What is being asked → From the line containing "Веб-розробка" to the last line of the records below, repeat every line exactly and add nothing else.

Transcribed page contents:
****
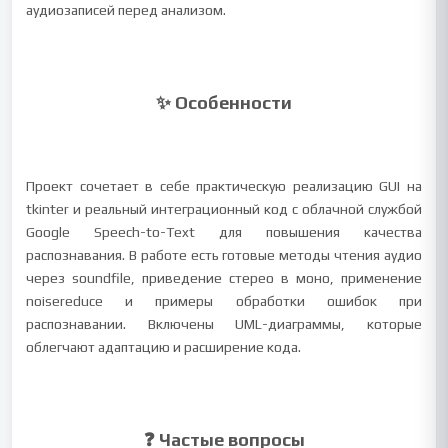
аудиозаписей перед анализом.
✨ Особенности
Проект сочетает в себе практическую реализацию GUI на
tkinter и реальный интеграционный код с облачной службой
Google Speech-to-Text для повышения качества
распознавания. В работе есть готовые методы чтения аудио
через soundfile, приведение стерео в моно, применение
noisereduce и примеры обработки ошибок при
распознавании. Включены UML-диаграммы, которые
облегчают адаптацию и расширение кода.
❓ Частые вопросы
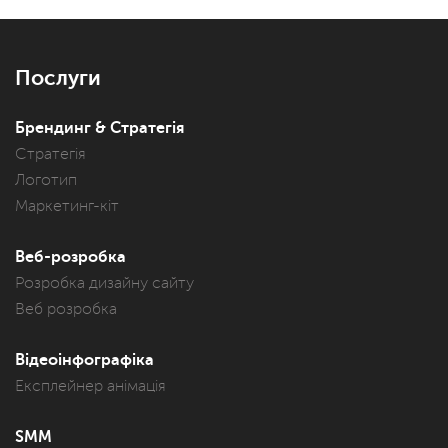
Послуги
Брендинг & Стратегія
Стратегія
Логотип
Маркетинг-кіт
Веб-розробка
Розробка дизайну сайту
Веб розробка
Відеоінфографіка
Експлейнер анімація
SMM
****
The completed task →
Веб-розробка
Розробка дизайну сайту
Веб розробка
Відеоінфографіка
Експлейнер анімація
SMM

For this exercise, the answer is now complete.